Pull the text from every item below, line for line and unchanged, and leave the pictures out of your answer.

[MATERIAL FOR THIS EXERCISE Boundary: Start]

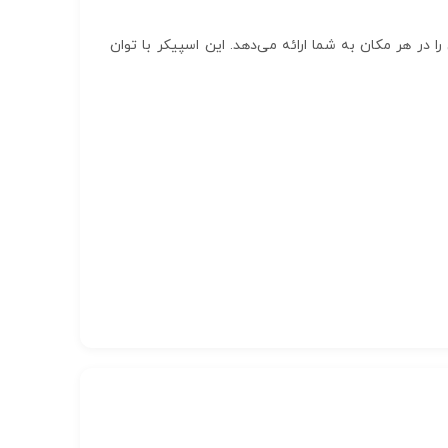
 ظرفیت ۸۰۰ میلی‌آمپر، تجربه‌ای عالی از موسیقی را در هر مکان به شما ارائه می‌دهد. این اسپیکر با توان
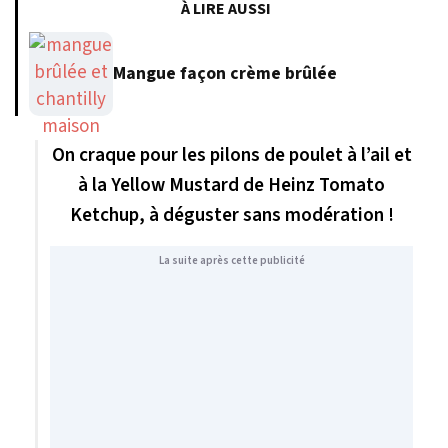
À LIRE AUSSI
Mangue façon crème brûlée
On craque pour les pilons de poulet à l’ail et
à la Yellow Mustard de Heinz Tomato
Ketchup, à déguster sans modération !
La suite après cette publicité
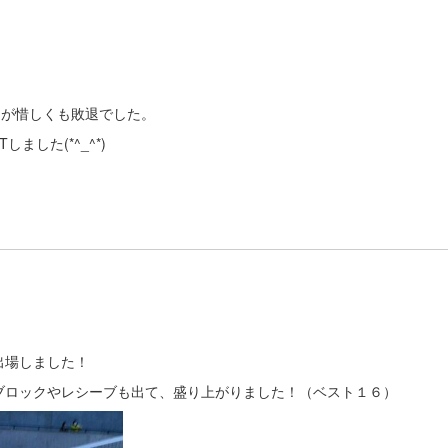
たが惜しくも敗退でした。
した(*^_^*)
出場しました！
ブロックやレシーブも出て、盛り上がりました！（ベスト１６）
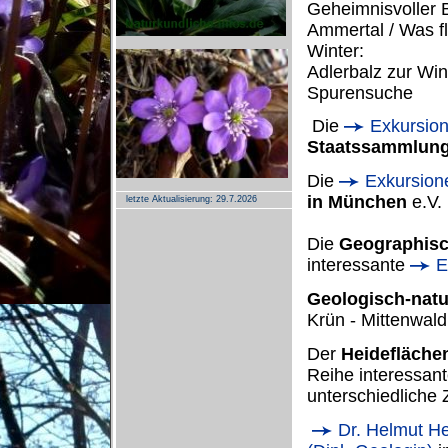
Geheimnisvoller B
Ammertal /
Was f
Winter:
Adlerbalz zur Wint
Spurensuche
Die
Exkursio
Staatssammlung
Die
Exkursio
in München
e.V.
letzte Aktualisierung:
29.7.2026
Die
Geographisc
interessante
E
Geologisch-nat
Krün - Mittenwald
Der
Heidefläche
Reihe interessan
unterschiedliche 
Dr. Helmut He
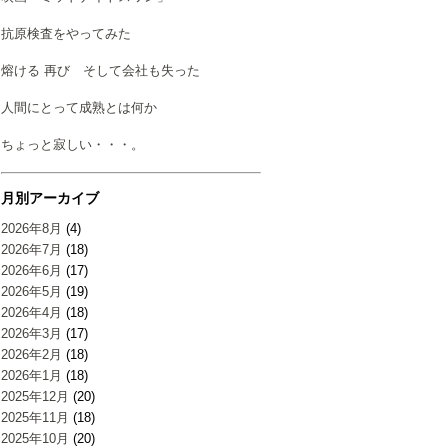
抗原検査をやってみた
熔ける 再び そして会社も失った
人間にとって成熟とは何か
ちょっと寂しい・・・。
月別アーカイブ
2026年8月
(4)
2026年7月
(18)
2026年6月
(17)
2026年5月
(19)
2026年4月
(18)
2026年3月
(17)
2026年2月
(18)
2026年1月
(18)
2025年12月
(20)
2025年11月
(18)
2025年10月
(20)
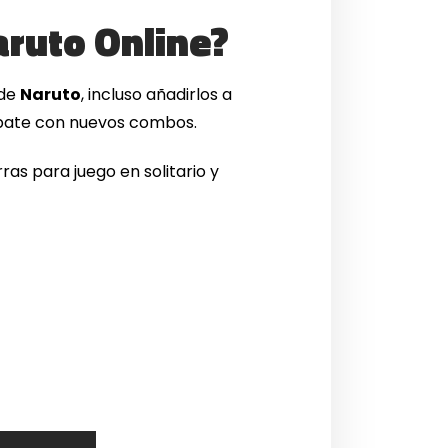
aruto Online?
 de
Naruto
, incluso añadirlos a
mbate con nuevos combos.
ras para juego en solitario y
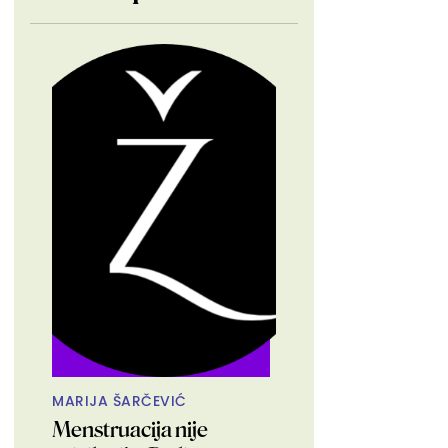
MARIJA ŠARČEVIĆ
Menstruacija nije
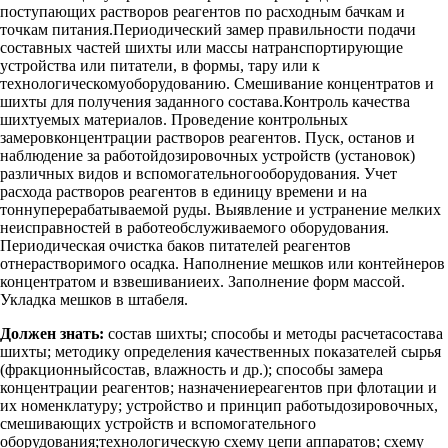
поступающих растворов реагентов по расходным бачкам и
точкам питания.Периодический замер правильности подачи
составных частей шихты или массы натранспортирующие
устройства или питатели, в формы, тару или к
технологическомуоборудованию. Смешивание концентратов и
шихты для получения заданного состава.Контроль качества
шихтуемых материалов. Проведение контрольных
замеровконцентрации растворов реагентов. Пуск, останов и
наблюдение за работойдозировочных устройств (установок)
различных видов и вспомогательногооборудования. Учет
расхода растворов реагентов в единицу времени и на
тоннуперерабатываемой руды. Выявление и устранение мелких
неисправностей в работеобслуживаемого оборудования.
Периодическая очистка баков питателей реагентов
отнерастворимого осадка. Наполнение мешков или контейнеров
концентратом и взвешиваниеих. Заполнение форм массой.
Укладка мешков в штабеля.
Должен знать:
состав шихты; способы и методы расчетасостава
шихты; методику определения качественных показателей сырья
(фракционныйсостав, влажность и др.); способы замера
концентрации реагентов; назначениереагентов при флотации и
их номенклатуру; устройство и принцип работыдозировочных,
смешивающих устройств и вспомогательного
оборудования;технологическую схему цепи аппаратов; схему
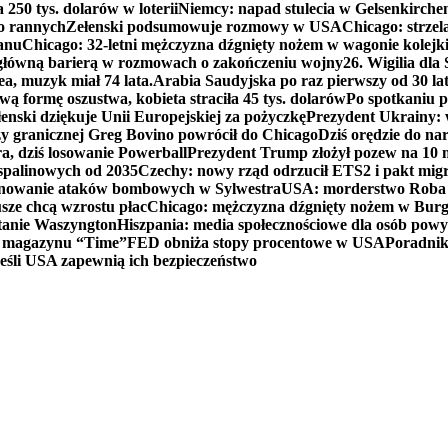
250 tys. dolarów w loterii
Niemcy: napad stulecia w Gelsenkirche
ko rannych
Zełenski podsumowuje rozmowy w USA
Chicago: strzel
anu
Chicago: 32-letni mężczyzna dźgnięty nożem w wagonie kolej
 główną barierą w rozmowach o zakończeniu wojny
26. Wigilia dl
ea, muzyk miał 74 lata.
Arabia Saudyjska po raz pierwszy od 30 la
ą formę oszustwa, kobieta straciła 45 tys. dolarów
Po spotkaniu 
enski dziękuje Unii Europejskiej za pożyczkę
Prezydent Ukrainy: 
y granicznej Greg Bovino powrócił do Chicago
Dziś orędzie do n
a, dziś losowanie Powerball
Prezydent Trump złożył pozew na 10
 spalinowych od 2035
Czechy: nowy rząd odrzucił ETS2 i pakt mig
planowanie ataków bombowych w Sylwestra
USA: morderstwo Roba Re
usze chcą wzrostu płac
Chicago: mężczyzna dźgnięty nożem w Burg
tanie Waszyngton
Hiszpania: media społecznościowe dla osób powyż
u magazynu “Time”
FED obniża stopy procentowe w USA
Poradnik
eśli USA zapewnią ich bezpieczeństwo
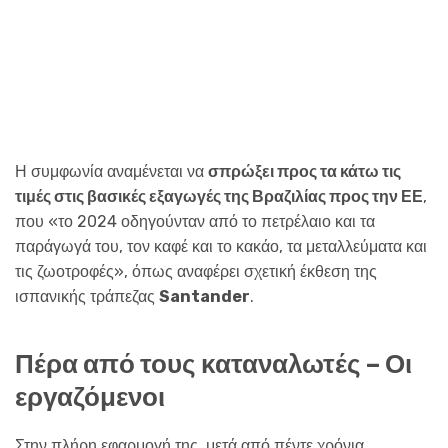
Η συμφωνία αναμένεται να
σπρώξει προς τα κάτω τις
τιμές στις βασικές εξαγωγές της Βραζιλίας προς την ΕΕ
,
που «το 2024 οδηγούνταν από το πετρέλαιο και τα
παράγωγά του, τον καφέ και το κακάο, τα μεταλλεύματα και
τις ζωοτροφές», όπως αναφέρει σχετική έκθεση της
ισπανικής τράπεζας
Santander
.
Πέρα από τους καταναλωτές – Οι
εργαζόμενοι
Στην πλήρη εφαρμογή της, μετά από πέντε χρόνια,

[MATERIAL FOR THIS EXERCISE Boundary: End]

=== ANSWER AREA ===
 ظرفیت ۸۰۰ میلی‌آمپر، تجربه‌ای عالی از موسیقی را در هر مکان به شما ارائه می‌دهد. این اسپیکر با توان
À LIRE AUSSI
Mangue façon crème brûlée
On craque pour les pilons de poulet à l’ail et
à la Yellow Mustard de Heinz Tomato
Ketchup, à déguster sans modération !
La suite après cette publicité
たが惜しくも敗退でした。
した(*^_^*)
出場しました！
ブロックやレシーブも出て、盛り上がりました！（ベスト１６）
Geheimnisvoller B
Ammertal /
Was f
Winter:
Adlerbalz zur Wint
Spurensuche
Die
Exkursio
Staatssammlung
Die
Exkursio
in München
e.V.
letzte Aktualisierung:
29.7.2026
Die
Geographisc
interessante
E
Geologisch-nat
Krün - Mittenwald
Der
Heidefläche
Reihe interessan
unterschiedliche 
Dr. Helmut He
抗原検査をやってみた
熔ける 再び そして会社も失った
人間にとって成熟とは何か
ちょっと寂しい・・・。
月別アーカイブ
2026年8月
(4)
2026年7月
(18)
2026年6月
(17)
2026年5月
(19)
2026年4月
(18)
2026年3月
(17)
2026年2月
(18)
2026年1月
(18)
2025年12月
(20)
2025年11月
(18)
2025年10月
(20)
aruto Online?
 de
Naruto
, incluso añadirlos a
mbate con nuevos combos.
ras para juego en solitario y
MARIJA ŠARČEVIĆ
Menstruacija nije
поступающих растворов реагентов по расходным бачкам и
точкам питания.Периодический замер правильности подачи
составных частей шихты или массы натранспортирующие
устройства или питатели, в формы, тару или к
технологическомуоборудованию. Смешивание концентратов и
шихты для получения заданного состава.Контроль качества
шихтуемых материалов. Проведение контрольных
замеровконцентрации растворов реагентов. Пуск, останов и
наблюдение за работойдозировочных устройств (установок)
различных видов и вспомогательногооборудования. Учет
расхода растворов реагентов в единицу времени и на
тоннуперерабатываемой руды. Выявление и устранение мелких
неисправностей в работеобслуживаемого оборудования.
Периодическая очистка баков питателей реагентов
отнерастворимого осадка. Наполнение мешков или контейнеров
концентратом и взвешиваниеих. Заполнение форм массой.
Укладка мешков в штабеля.
Должен знать:
состав шихты; способы и методы расчетасостава
шихты; методику определения качественных показателей сырья
(фракционныйсостав, влажность и др.); способы замера
концентрации реагентов; назначениереагентов при флотации и
их номенклатуру; устройство и принцип работыдозировочных,
смешивающих устройств и вспомогательного
оборудования;технологическую схему цепи аппаратов; схему
250 tys. dolarów w loterii
Niemcy: napad stulecia w Gelsenkirche
ko rannych
Zełenski podsumowuje rozmowy w USA
Chicago: strzel
anu
Chicago: 32-letni mężczyzna dźgnięty nożem w wagonie kolej
 główną barierą w rozmowach o zakończeniu wojny
26. Wigilia dl
ea, muzyk miał 74 lata.
Arabia Saudyjska po raz pierwszy od 30 la
ą formę oszustwa, kobieta straciła 45 tys. dolarów
Po spotkaniu 
enski dziękuje Unii Europejskiej za pożyczkę
Prezydent Ukrainy: 
y granicznej Greg Bovino powrócił do Chicago
Dziś orędzie do n
a, dziś losowanie Powerball
Prezydent Trump złożył pozew na 10
 spalinowych od 2035
Czechy: nowy rząd odrzucił ETS2 i pakt mig
planowanie ataków bombowych w Sylwestra
USA: morderstwo Roba Re
usze chcą wzrostu płac
Chicago: mężczyzna dźgnięty nożem w Burg
tanie Waszyngton
Hiszpania: media społecznościowe dla osób powyż
u magazynu “Time”
FED obniża stopy procentowe w USA
Poradnik
eśli USA zapewnią ich bezpieczeństwo
Η συμφωνία αναμένεται να
σπρώξει προς τα κάτω τις
τιμές στις βασικές εξαγωγές της Βραζιλίας προς την ΕΕ
,
που «το 2024 οδηγούνταν από το πετρέλαιο και τα
παράγωγά του, τον καφέ και το κακάο, τα μεταλλεύματα και
τις ζωοτροφές», όπως αναφέρει σχετική έκθεση της
ισπανικής τράπεζας
Santander
.
Πέρα από τους καταναλωτές – Οι
εργαζόμενοι
Στην πλήρη εφαρμογή της, μετά από πέντε χρόνια,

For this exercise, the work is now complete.